Prefeitos se unem em defesa dos royalties e entregam estudo ao governo do Rio
Em um movimento conjunto pela defesa dos municípios produtores de petróleo, prefeitos de 12 cidades entregaram, nesta semana, ao governador em exercício do Rio de Janeiro, Ricardo Couto de Castro, um estudo técnico que aponta os impactos negativos da Lei 12.734/2012, que altera as regras de redistribuição dos royalties. A reunião foi liderada pelo prefeito de Campos dos Goytacazes e presidente da Organização dos Municípios Produtores de Petróleo, Frederico Paes, e contou com a presença do procurador-geral do Estado, Renan Saad.
O documento integra a estratégia jurídica dos municípios na defesa da ADI 4917, que será julgada pelo Supremo Tribunal Federal no próximo dia 6 de maio. A ação questiona a constitucionalidade da redistribuição dos royalties do petróleo para todos os municípios do país, medida que, segundo os gestores, penaliza diretamente as cidades produtoras.

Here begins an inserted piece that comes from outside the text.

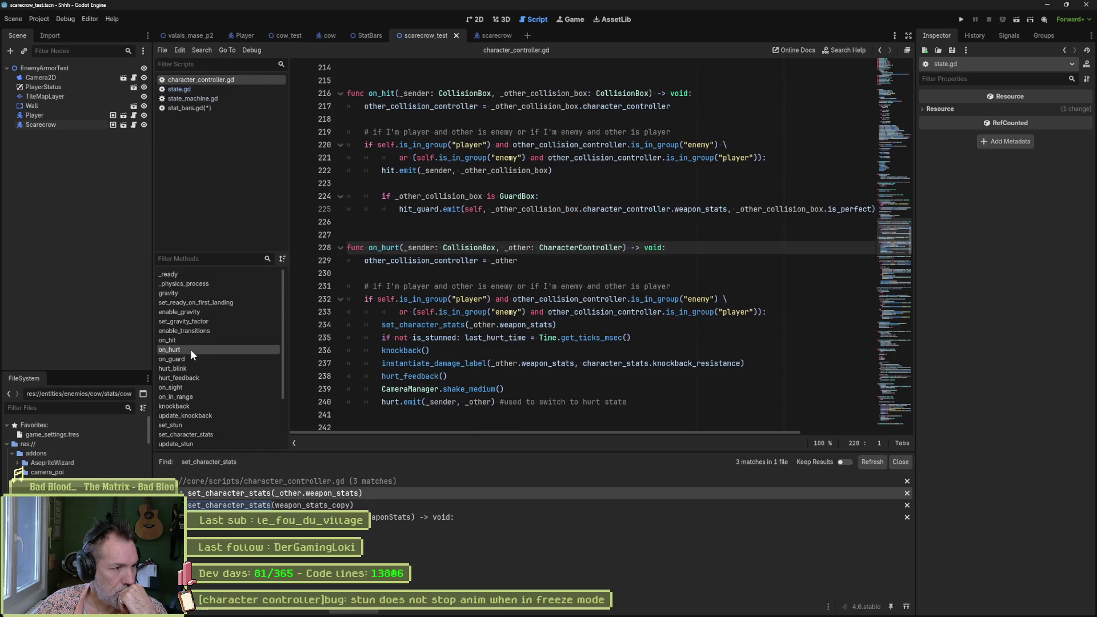
pyautogui.doubleClick(391, 330)
pyautogui.scroll(-20, 491, 325)
# Step: Inspect set_stun's stun threshold, stun_value reset, freeze_value reset and is_stunned flag on lines 358–364
pyautogui.moveTo(500, 285); pyautogui.dragTo(594, 285)
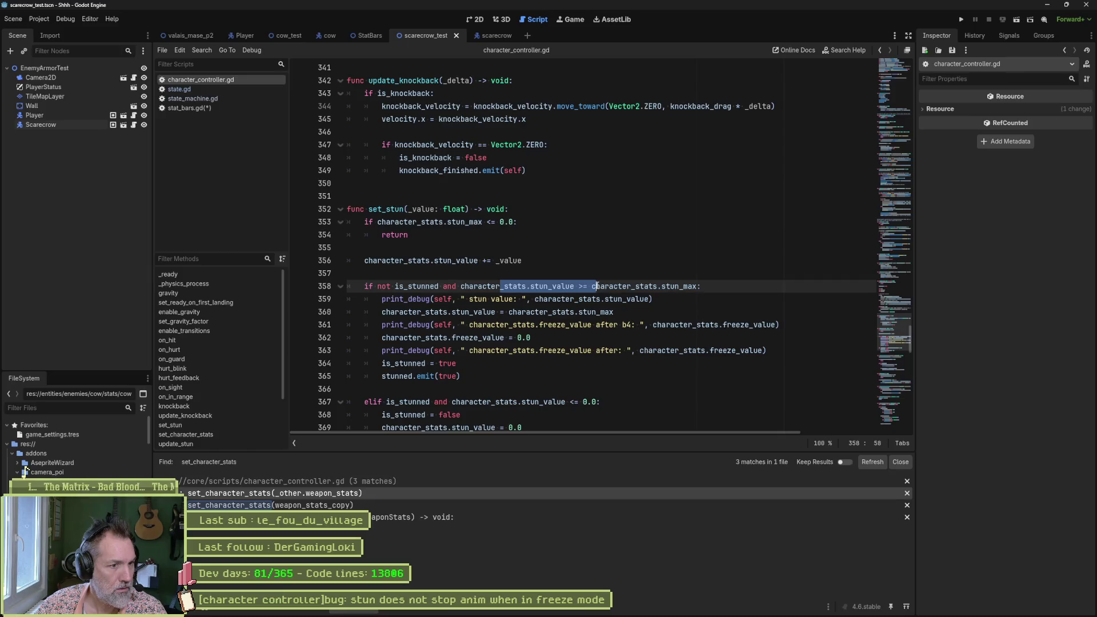
pyautogui.click(509, 312)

Frederico Paes classificou a situação como grave e ressaltou que a discussão vai além de números. Segundo ele, embora municípios como Campos e Macaé tenham reduzido a dependência dos royalties ao longo dos anos, os recursos continuam sendo fundamentais para garantir serviços essenciais à população, especialmente nas áreas de saúde e educação.
Elaborado pela Ompetro, o estudo apresentado ao governo estadual destaca que a mudança nas regras pode comprometer investimentos e a manutenção de políticas públicas nos municípios impactados pela exploração de petróleo. O documento reforça que os royalties representam uma compensação pelos impactos socioambientais e econômicos da atividade nessas regiões.
O governador em exercício, Ricardo Couto, definiu o encontro como um marco de união em defesa da população fluminense. Ele alertou que a perda dessas receitas pode gerar prejuízos significativos para o estado e para os municípios, afetando diretamente a prestação de serviços públicos.
Além de Campos, participaram da reunião prefeitos de Angra dos Reis, Araruama, Armação de Búzios, Arraial do Cabo, Carapebus, Casimiro de Abreu, Iguaba Grande, São Francisco de Itabapoana, São João da Barra e Quissamã, reforçando a mobilização regional em torno do tema.